I am little and hiding behind the green-brocade, swivel chair in our family’s living room. My mother is sitting on the chair, but she doesn’t see me. The room is full of adults talking, smoking, and laughing, but I am afraid. My father has pulled out a gun and is pointing it at another man. I want to scream out to him to stop, but I cannot. My voice is frozen. I am paralyzed and helpless.
I wake up.
And remember.
My parents loved to party when I was a child, and I wanted to be part of it. In later years, I would perch on the staircase and listen to the exploits, but the dream takes place in the early years, when we lived in a bungalow, and I would wander out of my bedroom and hide behind the living room chair, wanting to be close to my mother and hoping I wouldn’t be found out.

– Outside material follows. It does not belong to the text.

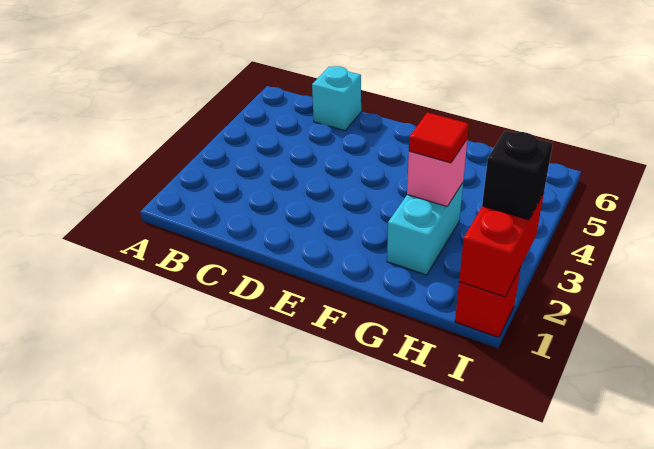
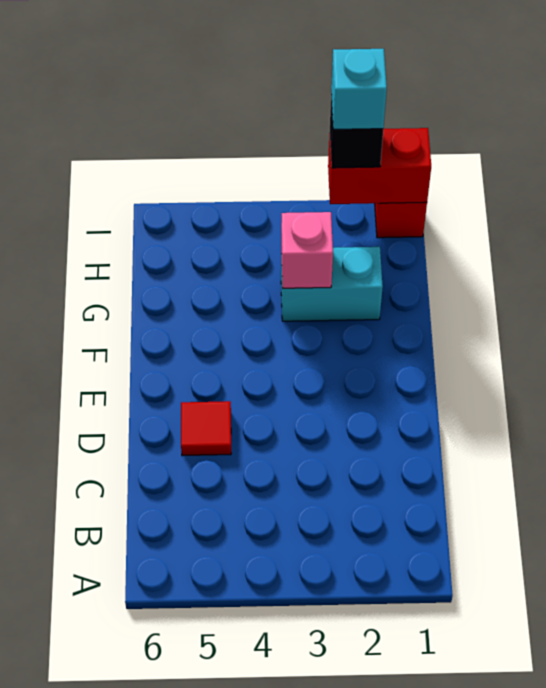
cyan 1x1 brick [312,66,361,131] -> cyan 1x1 brick moved to [331,49,387,129]
red 1x1 tile [409,112,469,163] -> red 1x1 tile moved to [181,401,231,456]

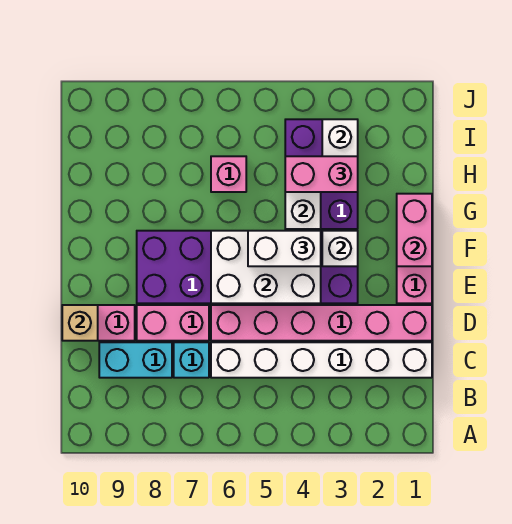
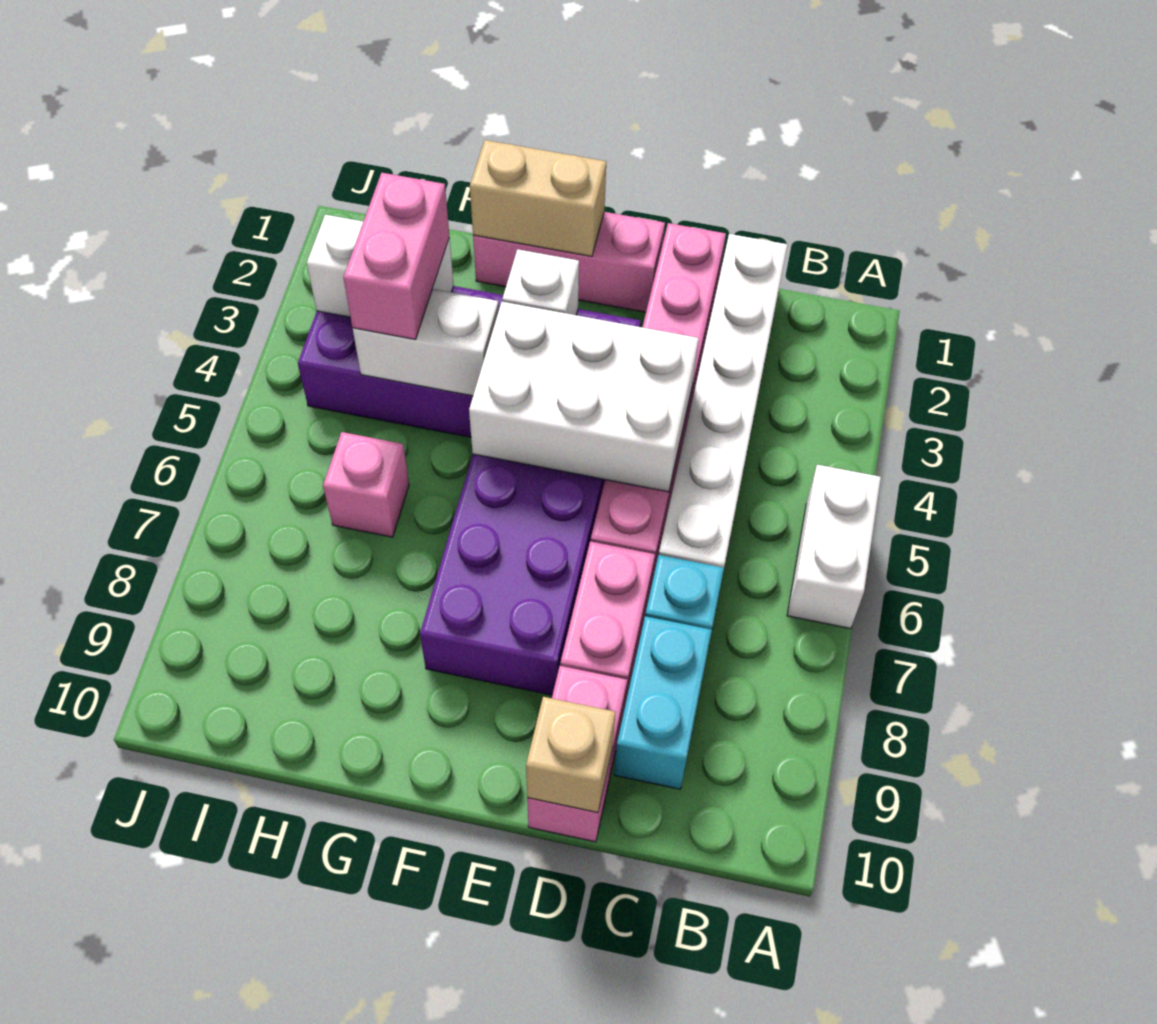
white 2x3 brick [211,231,321,303] -> white 2x3 brick turned to [469,302,699,492]
pink 1x2 brick [397,194,432,266] -> tan 1x2 brick [470,140,606,256]
white 1x2 brick [248,231,321,266] -> white 1x2 brick moved to [787,465,881,629]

My father never actually owned a gun that I know of, but he did have a violent temper, and on more than one occasion ended the evening by beating up on one of the male guests.
I learned fear in my father’s home. I learned that to step out of line was to invite violence.
What I didn’t learn is how to define that line, so I lived most of my childhood in irrational, and sometimes paralyzing fear. Survival, unharmed, became a goal and focus. I spent countless hours and years upon years trying to figure out how to avoid my father’s wrath.
And in the meantime, I failed to learn about a healthy fear response.
I didn’t flinch when my older sister took me to a biker bar when I was only twelve.
I didn’t think anything was amiss when I was allowed to stay out to all hours of the night, and no one asked where I’d been.
It never occurred to me to question a strange man giving me a ride home.
When home is a scary place, everything else seems tame.